Active Reading Strategy

Before Reading

1. Skim the passage (30 seconds) - Read intro and conclusion - Note topic and structure - Identify author's purpose

2. Preview questions (30 seconds) - Don't read answer choices - Note line references - Identify question types

While Reading

Annotate actively:
  • Underline main claims
  • Circle transitions (however, therefore, but)
  • Note shifts in tone or perspective
  • Mark unfamiliar words
Create mental roadmap:
  • What's the topic?
  • What's the author's claim?
  • How is the argument structured?
  • What evidence is provided?

Time Per Passage

  • Read: 4-5 minutes
  • Answer questions: 8-9 minutes
  • Total: 12-14 minutes

Answering Strategies

1. Find Direct Evidence

For every answer:
  • Can you point to a specific line?
  • Does the passage explicitly support it?
  • Avoid assumptions
Command of Evidence questions are gifts:
  • They tell you the answer must be proven
  • Eliminate choices without clear support

2. Eliminate Wrong Answer Types

Common wrong answers:

  • Too extreme: Always, never, must, only
  • Out of scope: Not mentioned in passage
  • Opposite: Contradicts passage
  • Right words, wrong meaning: Uses passage vocabulary incorrectly

3. Vocabulary in Context

Strategy:
  • Cover the word, predict a synonym
  • Check each answer choice by substituting
  • Reread sentence with your choice
Don't use:
  • Dictionary definition (context matters!)
  • First meaning you think of

4. Paired Passages

Efficient approach:
  • Read Passage 1, answer its questions
  • Read Passage 2, answer its questions
  • Answer comparison questions
Comparison question types:
  • How would Author 2 respond to Author 1?
  • What do both passages agree on?
  • How do perspectives differ?

Passage-Specific Strategies

Literary Fiction

Challenges: Metaphorical language, character psychology Focus: Character emotions, relationships, changes Ask: What motivates characters?
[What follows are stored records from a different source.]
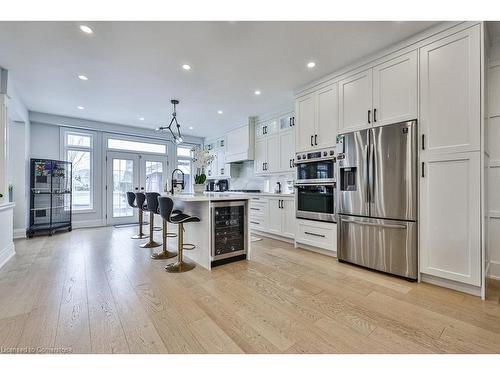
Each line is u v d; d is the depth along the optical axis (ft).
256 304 6.51
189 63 9.68
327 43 8.34
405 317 5.85
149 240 13.79
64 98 13.44
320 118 11.03
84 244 12.93
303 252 11.62
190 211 10.80
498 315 5.91
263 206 15.30
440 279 7.59
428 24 7.36
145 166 20.88
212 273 8.81
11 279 8.09
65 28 7.45
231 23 7.27
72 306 6.30
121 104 14.49
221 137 21.70
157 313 6.01
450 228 7.20
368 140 8.99
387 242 8.52
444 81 7.29
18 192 14.29
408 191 7.95
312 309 6.25
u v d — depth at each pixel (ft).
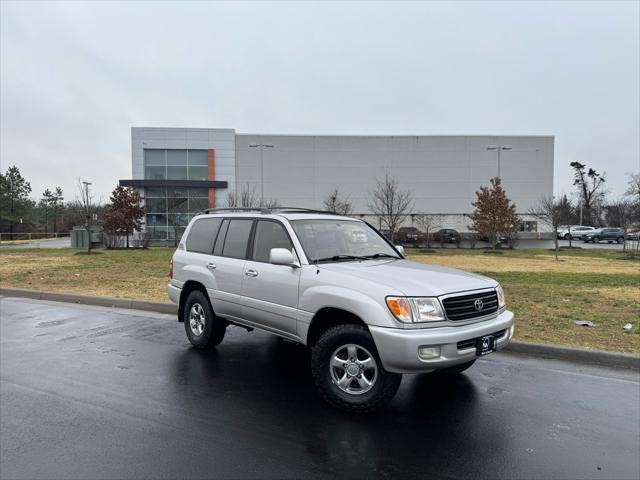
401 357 11.62
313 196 148.46
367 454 10.70
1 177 200.64
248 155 144.66
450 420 12.65
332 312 13.70
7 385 15.24
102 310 29.12
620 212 143.13
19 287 36.76
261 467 10.05
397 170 151.23
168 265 55.67
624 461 10.48
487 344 12.91
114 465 10.05
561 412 13.29
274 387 15.23
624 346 19.34
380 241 18.02
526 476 9.81
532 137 152.76
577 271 52.24
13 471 9.73
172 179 134.92
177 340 21.43
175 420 12.53
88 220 80.48
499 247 106.22
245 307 16.61
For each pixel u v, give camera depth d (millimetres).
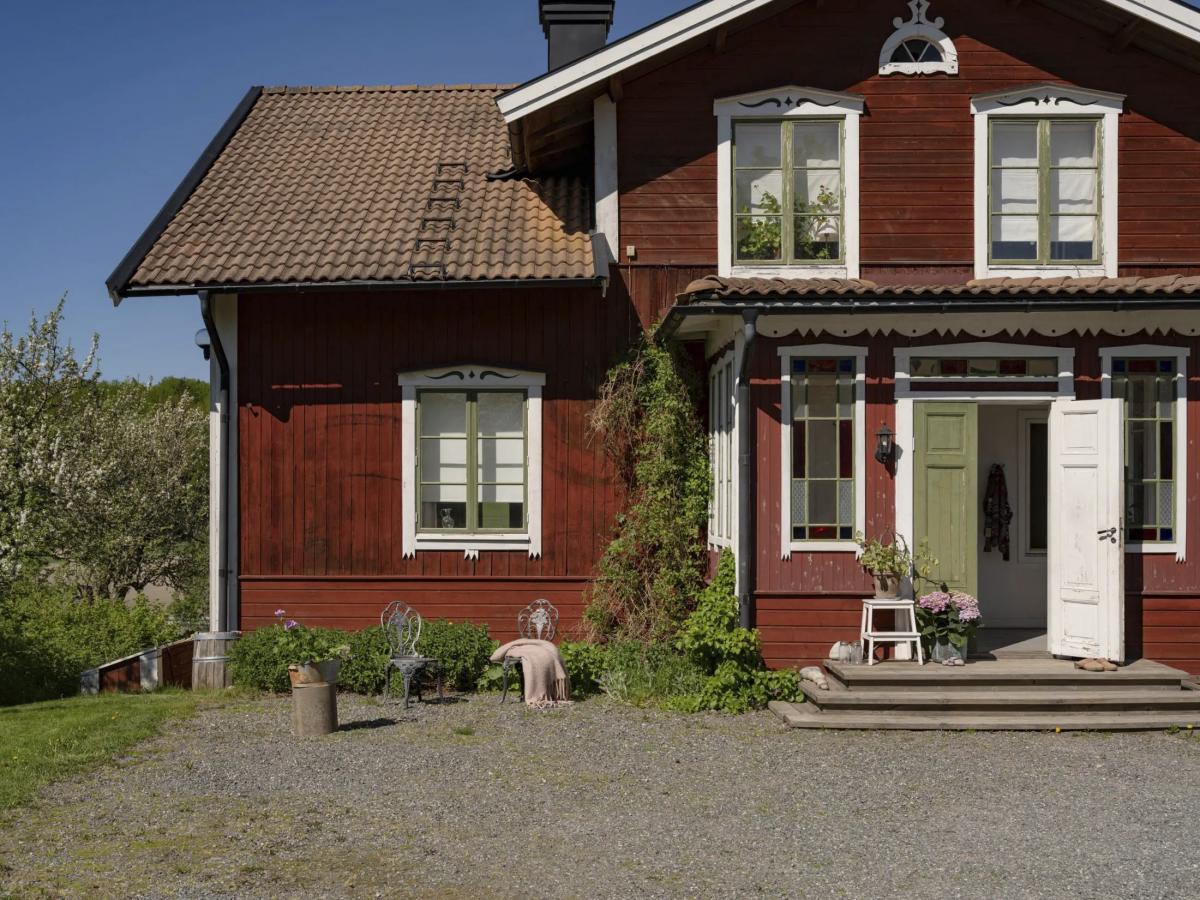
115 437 22469
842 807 7480
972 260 12445
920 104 12531
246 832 6961
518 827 7059
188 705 11023
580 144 13711
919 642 10711
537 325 12797
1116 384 11305
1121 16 12070
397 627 11438
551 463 12742
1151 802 7574
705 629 10906
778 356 11203
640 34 12070
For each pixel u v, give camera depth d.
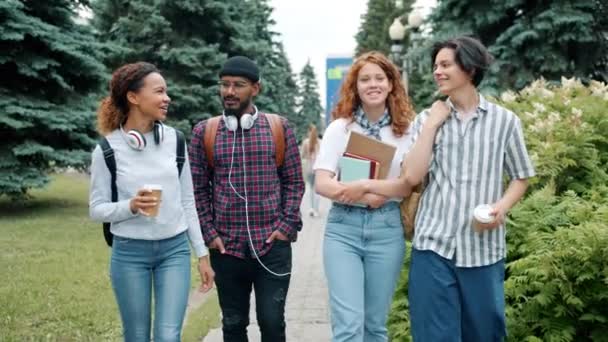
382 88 3.48
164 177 3.30
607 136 5.68
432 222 3.17
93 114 13.66
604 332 3.74
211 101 19.28
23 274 7.28
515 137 3.12
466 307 3.16
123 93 3.25
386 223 3.45
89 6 14.24
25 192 13.42
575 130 5.23
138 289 3.31
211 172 3.87
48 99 13.61
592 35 14.34
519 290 3.90
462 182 3.09
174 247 3.37
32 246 9.22
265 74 24.83
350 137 3.45
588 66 14.84
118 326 5.44
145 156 3.29
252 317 5.98
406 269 4.75
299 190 3.90
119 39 19.23
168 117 19.03
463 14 15.30
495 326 3.18
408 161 3.13
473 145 3.08
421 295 3.18
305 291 7.23
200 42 19.34
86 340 5.05
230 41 20.53
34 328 5.30
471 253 3.10
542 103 6.25
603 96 6.16
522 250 4.08
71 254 8.64
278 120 3.88
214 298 6.86
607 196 4.59
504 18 14.98
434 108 3.16
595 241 3.57
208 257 3.59
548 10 13.94
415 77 21.77
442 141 3.13
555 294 3.80
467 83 3.10
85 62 13.48
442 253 3.12
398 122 3.55
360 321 3.39
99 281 7.08
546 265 3.60
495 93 14.20
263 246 3.73
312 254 9.64
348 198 3.37
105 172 3.26
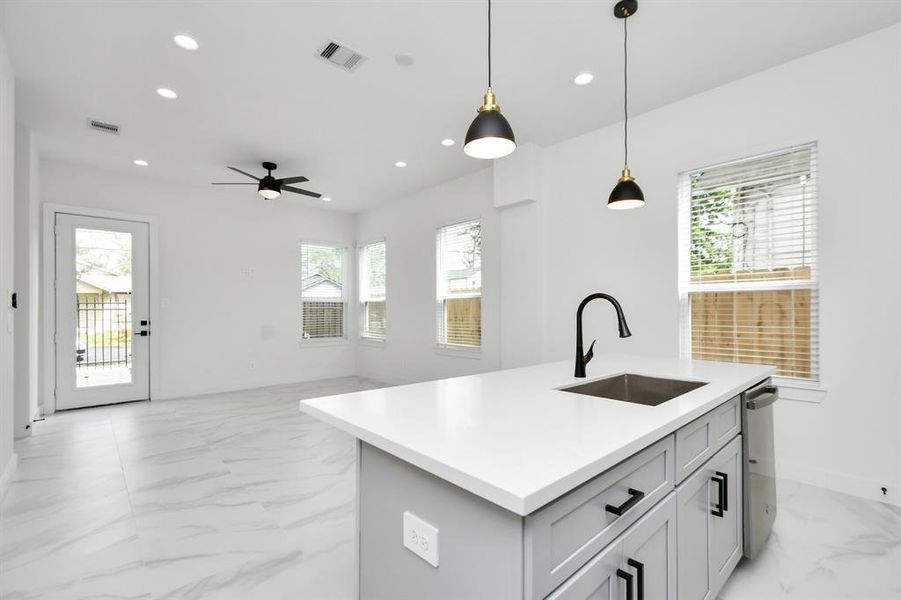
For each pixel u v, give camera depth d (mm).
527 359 4312
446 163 4766
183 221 5504
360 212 7125
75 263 4750
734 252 3098
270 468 3006
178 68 2867
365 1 2258
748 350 3023
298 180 4414
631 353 3607
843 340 2584
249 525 2225
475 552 868
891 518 2250
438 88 3141
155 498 2531
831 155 2639
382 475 1143
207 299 5676
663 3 2271
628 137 3650
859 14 2352
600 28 2477
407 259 6129
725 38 2568
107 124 3717
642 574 1035
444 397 1482
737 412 1732
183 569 1852
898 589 1704
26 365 3717
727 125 3082
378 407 1334
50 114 3514
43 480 2787
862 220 2529
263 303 6188
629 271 3637
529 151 4188
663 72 2936
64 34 2498
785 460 2781
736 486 1688
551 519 810
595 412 1269
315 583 1763
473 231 5215
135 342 5129
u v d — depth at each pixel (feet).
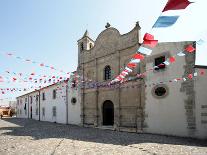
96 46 79.66
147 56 58.44
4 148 38.06
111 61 72.02
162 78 54.29
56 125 86.74
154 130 54.85
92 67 80.94
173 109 51.31
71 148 37.29
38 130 68.28
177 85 51.21
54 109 105.81
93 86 78.23
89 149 36.24
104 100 73.31
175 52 52.44
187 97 49.16
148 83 57.47
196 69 48.57
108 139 47.44
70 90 92.94
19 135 56.03
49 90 112.88
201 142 42.27
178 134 49.93
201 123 46.62
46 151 34.99
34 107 135.95
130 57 65.16
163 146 38.14
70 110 92.17
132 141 44.09
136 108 60.90
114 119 67.77
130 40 65.51
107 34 74.90
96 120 75.41
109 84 64.64
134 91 62.03
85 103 82.89
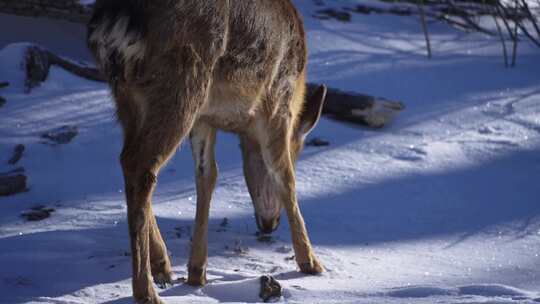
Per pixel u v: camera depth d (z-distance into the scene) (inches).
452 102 1364.4
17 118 1147.9
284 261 848.3
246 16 741.3
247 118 784.3
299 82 841.5
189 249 850.8
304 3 1684.3
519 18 1770.4
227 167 1123.9
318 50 1491.1
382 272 823.1
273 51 781.3
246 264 825.5
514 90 1424.7
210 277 770.8
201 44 692.7
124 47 669.3
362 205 1041.5
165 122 676.1
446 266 856.9
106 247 832.9
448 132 1269.7
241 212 993.5
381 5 1756.9
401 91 1379.2
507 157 1198.9
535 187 1111.6
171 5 676.7
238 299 720.3
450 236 964.0
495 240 953.5
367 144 1217.4
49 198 999.0
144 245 666.8
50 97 1208.8
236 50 737.0
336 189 1080.2
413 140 1238.3
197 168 768.3
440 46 1608.0
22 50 1240.2
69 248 825.5
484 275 821.9
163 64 675.4
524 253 909.8
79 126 1159.0
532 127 1290.6
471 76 1470.2
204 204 758.5
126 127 701.9
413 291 679.7
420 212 1032.2
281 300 703.7
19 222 922.1
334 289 729.0
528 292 671.1
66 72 1277.1
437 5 1807.3
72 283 734.5
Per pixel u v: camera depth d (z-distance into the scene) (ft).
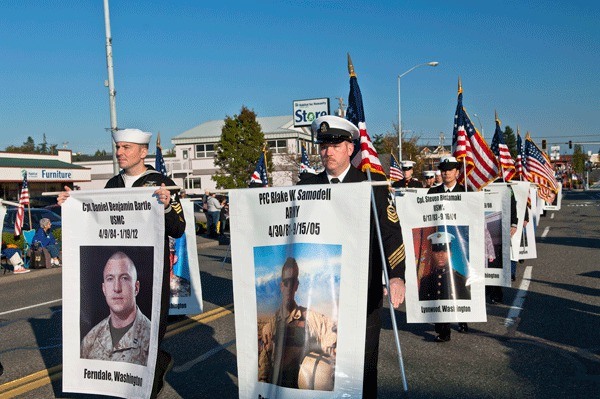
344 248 12.15
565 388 17.80
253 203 12.91
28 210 59.11
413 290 23.27
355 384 11.92
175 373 20.16
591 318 26.58
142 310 14.67
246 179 156.46
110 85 67.72
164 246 15.15
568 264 43.88
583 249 53.57
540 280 37.01
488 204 27.20
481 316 22.74
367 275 12.01
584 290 33.30
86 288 15.25
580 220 94.38
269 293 12.69
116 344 14.90
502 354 21.48
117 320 14.90
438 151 236.02
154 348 14.44
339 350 12.05
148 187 14.75
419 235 23.31
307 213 12.41
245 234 12.98
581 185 347.36
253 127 157.38
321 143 13.83
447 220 23.11
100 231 15.21
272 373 12.51
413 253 23.35
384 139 162.50
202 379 19.45
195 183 206.49
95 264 15.19
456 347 22.56
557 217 102.68
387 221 13.33
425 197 23.27
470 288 22.85
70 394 18.34
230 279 42.98
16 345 25.25
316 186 12.39
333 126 13.65
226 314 29.84
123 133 16.79
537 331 24.59
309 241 12.35
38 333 27.53
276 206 12.69
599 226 81.51
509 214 26.94
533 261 46.09
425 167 150.82
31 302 37.17
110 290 14.99
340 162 13.79
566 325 25.43
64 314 15.38
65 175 149.28
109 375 14.97
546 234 70.23
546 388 17.84
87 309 15.23
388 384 18.43
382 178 15.46
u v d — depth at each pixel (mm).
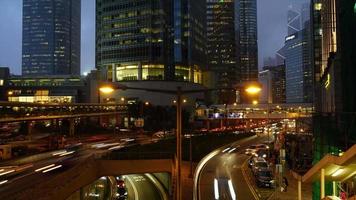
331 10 64812
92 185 64438
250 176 64250
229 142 110438
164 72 183000
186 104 180875
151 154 62094
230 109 173875
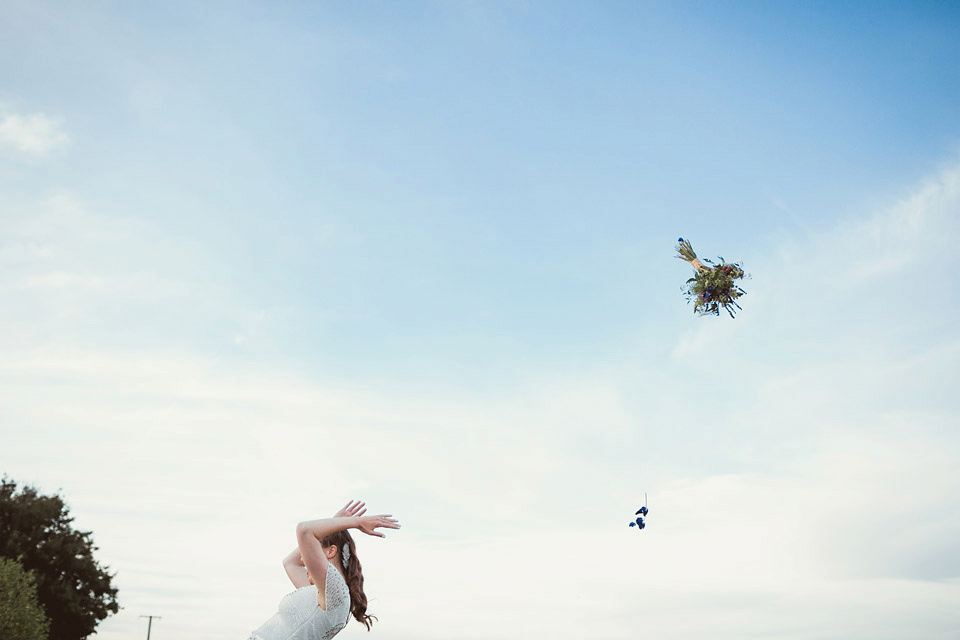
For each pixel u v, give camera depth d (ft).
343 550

How do they change?

Historical Documents

Challenges: Old language, complex arguments Focus: Author's main argument and evidence Ask: What problem is addressed? What solution is proposed?

Social Science

Challenges: Abstract concepts, studies and data Focus: Researcher's hypothesis, methods, findings Ask: What did they study? What did they find?

Natural Science

Challenges: Technical vocabulary, processes Focus: Phenomenon, explanation, evidence Ask: What is being explained? How does it work?

Practice Plan

Week 1-2: Passage Analysis

  • Read 1 passage daily (untimed)
  • Annotate thoroughly
  • Answer questions (untimed)
  • Review every answer
Goal: Develop active reading habits

Week 3-4: Timing Practice

  • Time per passage: 13 minutes
  • Practice all passage types
  • Review mistakes immediately
Goal: Build speed while maintaining accuracy

Week 5-8: Weak Area Focus

  • Identify your hardest passage type
  • Practice that type 3x per week
  • Learn domain-specific vocabulary
Goal: Eliminate weak spots

Week 9-12: Full Sections

  • Complete Reading sections (65 min)
  • Simulate test conditions
  • Review thoroughly
Goal: Build stamina and consistency

Common Mistakes

1. Not Reading Actively

Solution: Annotate every passage, make predictions

2. Rushing

Solution: It's okay to skip 1-2 hard questions if needed

3. Outside Knowledge

Solution: Answer only from passage, ignore what you "know"

4. Not Checking Evidence

Solution: For every answer, find the line that proves it

5. Giving Up on Hard Passages

Solution: Use process of elimination even when unsure

Vocabulary Building

Focus: Academic words common in SAT passages

  • Read challenging texts (New Yorker, Scientific American, The Atlantic)
  • Keep vocabulary journal
  • Learn roots, prefixes, suffixes
  • Use words in context
High-frequency SAT words:
  • Aesthetic, ambiguous, analytical, arbitrary
  • Benign, candid, comprehensive, conspicuous
  • Deliberate, eloquent, empirical, enhance
  • Fundamental, hypothesis, implicit, inevitable

Score Improvement Timeline

| Starting Score | Improvement Goal | Time Needed | |----------------|------------------|-------------| | 250-300 | +100 points | 2-3 months | | 300-350 | +100 points | 3-4 months | | 350-400 | +50 points | 4-6 months |

Reality: Reading improvement is slower than Math, but more impactful long-term.

Final Tips

Test Day:

  • Start with your strongest passage type if possible
  • Don't fixate on one hard question
  • Manage energy (reading is mentally exhausting)
Long-Term:
  • Read for pleasure (builds vocabulary and stamina)
  • Read diverse topics (science, history, literature)
  • Read challenging material regularly
Improving SAT Reading requires patience and consistent practice, but the skills you develop—critical reading, evidence-based reasoning—benefit you far beyond the test.